- _How to complete this task_
Rewrite the listing below with "Privacy" changed to "Data Protection" everywhere, keeping everything else the same. Leave the pictures out.

** Data follows **

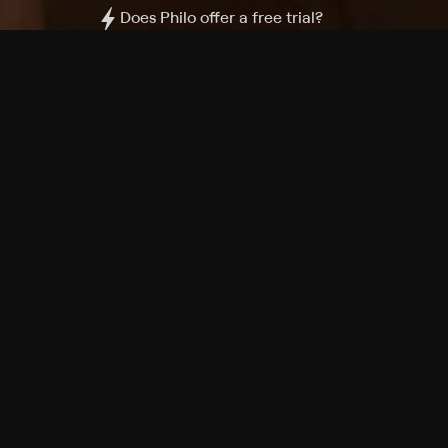
Does Philo offer a free trial?
What do I need to get started?
Philo Footer
Terms
Privacy
Ad Choices
Accessibility
Nielsen TV Rating Measurement
Your Privacy Choices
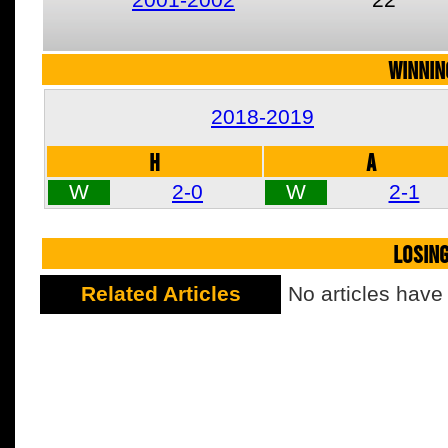
WINNIN
2018-2019
H
A
W
2-0
W
2-1
LOSIN
Related Articles
No articles have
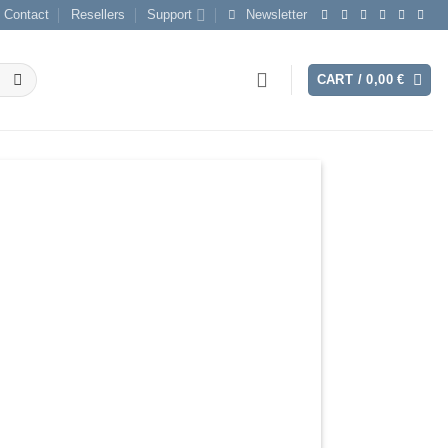
Contact
Resellers
Support
Newsletter
CART /
0,00
€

** End of Data **

- _Final answer_
Does Philo offer a free trial?
What do I need to get started?
Philo Footer
Terms
Data Protection
Ad Choices
Accessibility
Nielsen TV Rating Measurement
Your Data Protection Choices
WINNIN
2018-2019
H
A
W
2-0
W
2-1
LOSIN
Related Articles
No articles have
Contact
Resellers
Support
Newsletter
CART /
0,00
€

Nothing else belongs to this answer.